• **EXERCISE INPUT**:
______
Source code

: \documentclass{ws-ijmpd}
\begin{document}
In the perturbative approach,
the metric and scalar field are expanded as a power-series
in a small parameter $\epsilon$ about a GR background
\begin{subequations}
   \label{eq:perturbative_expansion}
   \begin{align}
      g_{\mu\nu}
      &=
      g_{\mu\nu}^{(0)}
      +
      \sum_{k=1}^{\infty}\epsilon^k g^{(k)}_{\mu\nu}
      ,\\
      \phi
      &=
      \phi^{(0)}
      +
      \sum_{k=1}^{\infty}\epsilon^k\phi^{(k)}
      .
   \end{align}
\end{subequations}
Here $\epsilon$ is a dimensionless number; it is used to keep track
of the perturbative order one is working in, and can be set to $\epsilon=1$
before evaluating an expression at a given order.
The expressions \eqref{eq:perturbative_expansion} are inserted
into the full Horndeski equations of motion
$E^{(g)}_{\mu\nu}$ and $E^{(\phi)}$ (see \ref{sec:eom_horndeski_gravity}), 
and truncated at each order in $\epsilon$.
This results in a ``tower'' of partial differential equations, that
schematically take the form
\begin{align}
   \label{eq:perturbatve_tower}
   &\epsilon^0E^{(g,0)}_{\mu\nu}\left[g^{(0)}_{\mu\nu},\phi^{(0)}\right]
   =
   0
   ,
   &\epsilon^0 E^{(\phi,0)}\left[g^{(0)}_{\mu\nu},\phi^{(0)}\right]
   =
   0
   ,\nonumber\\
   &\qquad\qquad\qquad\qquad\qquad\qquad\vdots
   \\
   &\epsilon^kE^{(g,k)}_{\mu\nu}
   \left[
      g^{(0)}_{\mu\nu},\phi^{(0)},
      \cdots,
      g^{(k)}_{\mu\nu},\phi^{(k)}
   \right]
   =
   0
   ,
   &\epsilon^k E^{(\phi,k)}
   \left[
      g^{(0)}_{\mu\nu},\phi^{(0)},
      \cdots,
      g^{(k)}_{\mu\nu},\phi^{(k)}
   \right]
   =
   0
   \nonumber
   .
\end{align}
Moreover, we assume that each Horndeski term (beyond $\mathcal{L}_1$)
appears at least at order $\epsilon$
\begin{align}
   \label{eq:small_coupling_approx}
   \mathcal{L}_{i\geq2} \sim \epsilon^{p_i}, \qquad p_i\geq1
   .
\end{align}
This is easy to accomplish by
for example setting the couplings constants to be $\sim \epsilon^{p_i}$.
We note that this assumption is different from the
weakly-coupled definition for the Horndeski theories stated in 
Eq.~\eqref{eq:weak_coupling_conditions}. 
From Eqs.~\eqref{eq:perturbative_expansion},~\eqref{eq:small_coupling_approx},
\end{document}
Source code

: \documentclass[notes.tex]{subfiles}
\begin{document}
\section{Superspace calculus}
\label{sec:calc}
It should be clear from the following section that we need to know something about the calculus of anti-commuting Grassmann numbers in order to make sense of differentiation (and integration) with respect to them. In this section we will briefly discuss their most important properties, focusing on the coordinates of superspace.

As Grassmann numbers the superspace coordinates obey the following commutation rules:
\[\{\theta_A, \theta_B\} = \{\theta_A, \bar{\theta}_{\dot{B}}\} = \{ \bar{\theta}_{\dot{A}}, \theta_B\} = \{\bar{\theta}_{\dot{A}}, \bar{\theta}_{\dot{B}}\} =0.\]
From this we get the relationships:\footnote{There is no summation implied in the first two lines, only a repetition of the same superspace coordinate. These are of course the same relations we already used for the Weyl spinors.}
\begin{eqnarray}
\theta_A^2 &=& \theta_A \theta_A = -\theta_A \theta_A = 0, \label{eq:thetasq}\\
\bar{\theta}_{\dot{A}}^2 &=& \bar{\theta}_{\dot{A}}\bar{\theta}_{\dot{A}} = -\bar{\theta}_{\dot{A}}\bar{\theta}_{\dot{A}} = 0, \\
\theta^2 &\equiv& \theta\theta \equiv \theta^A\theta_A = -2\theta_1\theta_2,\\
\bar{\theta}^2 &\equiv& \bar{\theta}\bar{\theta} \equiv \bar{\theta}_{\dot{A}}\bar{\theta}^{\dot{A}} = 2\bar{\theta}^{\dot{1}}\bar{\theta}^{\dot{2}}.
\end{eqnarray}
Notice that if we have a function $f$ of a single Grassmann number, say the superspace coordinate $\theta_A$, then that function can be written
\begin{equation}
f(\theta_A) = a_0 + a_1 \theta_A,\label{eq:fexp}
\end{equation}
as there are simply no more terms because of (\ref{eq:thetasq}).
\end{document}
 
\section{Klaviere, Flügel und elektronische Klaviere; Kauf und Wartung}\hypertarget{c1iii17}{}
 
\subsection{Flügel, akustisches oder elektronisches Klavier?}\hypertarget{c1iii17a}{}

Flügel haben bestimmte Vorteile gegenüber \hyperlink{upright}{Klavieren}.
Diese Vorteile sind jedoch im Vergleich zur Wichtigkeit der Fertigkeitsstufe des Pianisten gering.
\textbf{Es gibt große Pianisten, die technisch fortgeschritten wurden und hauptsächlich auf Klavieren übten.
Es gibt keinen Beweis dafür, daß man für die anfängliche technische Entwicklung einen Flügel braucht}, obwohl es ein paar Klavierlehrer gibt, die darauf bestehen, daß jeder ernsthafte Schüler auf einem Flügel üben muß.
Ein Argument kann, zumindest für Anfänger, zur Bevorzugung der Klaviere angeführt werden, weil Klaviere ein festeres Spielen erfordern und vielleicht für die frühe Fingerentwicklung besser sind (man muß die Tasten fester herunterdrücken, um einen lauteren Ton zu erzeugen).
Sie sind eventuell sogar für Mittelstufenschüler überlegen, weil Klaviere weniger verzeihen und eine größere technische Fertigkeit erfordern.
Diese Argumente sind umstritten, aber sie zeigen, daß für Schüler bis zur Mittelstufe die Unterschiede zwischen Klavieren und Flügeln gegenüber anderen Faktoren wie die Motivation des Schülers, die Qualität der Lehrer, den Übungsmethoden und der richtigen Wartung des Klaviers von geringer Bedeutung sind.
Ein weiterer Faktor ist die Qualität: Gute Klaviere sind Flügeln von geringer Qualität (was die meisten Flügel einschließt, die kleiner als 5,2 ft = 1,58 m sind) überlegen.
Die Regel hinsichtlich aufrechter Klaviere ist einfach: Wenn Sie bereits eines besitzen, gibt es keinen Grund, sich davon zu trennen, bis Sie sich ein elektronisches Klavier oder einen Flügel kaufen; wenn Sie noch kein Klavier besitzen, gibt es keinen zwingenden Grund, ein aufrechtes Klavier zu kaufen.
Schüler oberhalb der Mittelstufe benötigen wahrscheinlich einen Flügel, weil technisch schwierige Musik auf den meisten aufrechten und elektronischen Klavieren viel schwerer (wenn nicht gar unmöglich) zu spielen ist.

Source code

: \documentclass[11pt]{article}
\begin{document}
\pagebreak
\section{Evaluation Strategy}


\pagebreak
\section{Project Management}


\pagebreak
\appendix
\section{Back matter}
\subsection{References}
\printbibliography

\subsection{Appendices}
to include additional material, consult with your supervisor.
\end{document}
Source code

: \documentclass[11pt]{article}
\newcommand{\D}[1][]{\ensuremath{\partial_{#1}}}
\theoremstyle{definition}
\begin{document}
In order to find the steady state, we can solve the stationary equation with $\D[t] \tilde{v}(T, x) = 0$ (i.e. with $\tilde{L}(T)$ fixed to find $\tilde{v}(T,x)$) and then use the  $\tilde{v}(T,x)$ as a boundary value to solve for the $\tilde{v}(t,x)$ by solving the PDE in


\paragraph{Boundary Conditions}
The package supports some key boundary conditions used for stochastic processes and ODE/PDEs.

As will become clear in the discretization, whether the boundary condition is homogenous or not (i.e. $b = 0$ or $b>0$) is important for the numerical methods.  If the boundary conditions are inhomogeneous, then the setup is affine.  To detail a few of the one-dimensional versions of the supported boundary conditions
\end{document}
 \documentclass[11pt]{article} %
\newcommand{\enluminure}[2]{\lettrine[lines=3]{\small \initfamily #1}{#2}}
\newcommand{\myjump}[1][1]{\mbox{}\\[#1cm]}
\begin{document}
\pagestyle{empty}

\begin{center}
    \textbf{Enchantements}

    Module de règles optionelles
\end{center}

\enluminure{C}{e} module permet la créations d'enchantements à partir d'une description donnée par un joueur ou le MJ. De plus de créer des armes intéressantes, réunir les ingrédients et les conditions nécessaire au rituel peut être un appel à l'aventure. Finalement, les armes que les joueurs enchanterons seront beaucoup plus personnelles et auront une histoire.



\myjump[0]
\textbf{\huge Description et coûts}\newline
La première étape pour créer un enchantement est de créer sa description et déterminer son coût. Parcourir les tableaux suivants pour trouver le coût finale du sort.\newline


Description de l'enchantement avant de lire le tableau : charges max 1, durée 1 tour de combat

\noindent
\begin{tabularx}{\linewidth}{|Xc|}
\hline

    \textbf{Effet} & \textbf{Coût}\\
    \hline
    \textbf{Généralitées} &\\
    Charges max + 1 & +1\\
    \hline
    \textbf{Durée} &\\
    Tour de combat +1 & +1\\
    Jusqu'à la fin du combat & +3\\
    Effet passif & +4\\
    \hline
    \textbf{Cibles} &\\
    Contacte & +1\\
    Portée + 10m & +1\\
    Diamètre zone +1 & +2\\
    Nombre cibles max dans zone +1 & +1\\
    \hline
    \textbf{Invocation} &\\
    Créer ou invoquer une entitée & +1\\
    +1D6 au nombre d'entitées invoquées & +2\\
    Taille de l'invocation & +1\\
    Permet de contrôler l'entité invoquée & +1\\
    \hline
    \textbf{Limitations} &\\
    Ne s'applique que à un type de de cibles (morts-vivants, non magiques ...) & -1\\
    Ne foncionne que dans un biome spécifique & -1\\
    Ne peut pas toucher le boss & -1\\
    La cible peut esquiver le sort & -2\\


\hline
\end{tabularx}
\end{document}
______
• **WHAT IS NEEDED**: Of the records above, copy each line that includes "elektronisches".

• **SOLUTION**:
\subsection{Flügel, akustisches oder elektronisches Klavier?}\hypertarget{c1iii17a}{}
Die Regel hinsichtlich aufrechter Klaviere ist einfach: Wenn Sie bereits eines besitzen, gibt es keinen Grund, sich davon zu trennen, bis Sie sich ein elektronisches Klavier oder einen Flügel kaufen; wenn Sie noch kein Klavier besitzen, gibt es keinen zwingenden Grund, ein aufrechtes Klavier zu kaufen.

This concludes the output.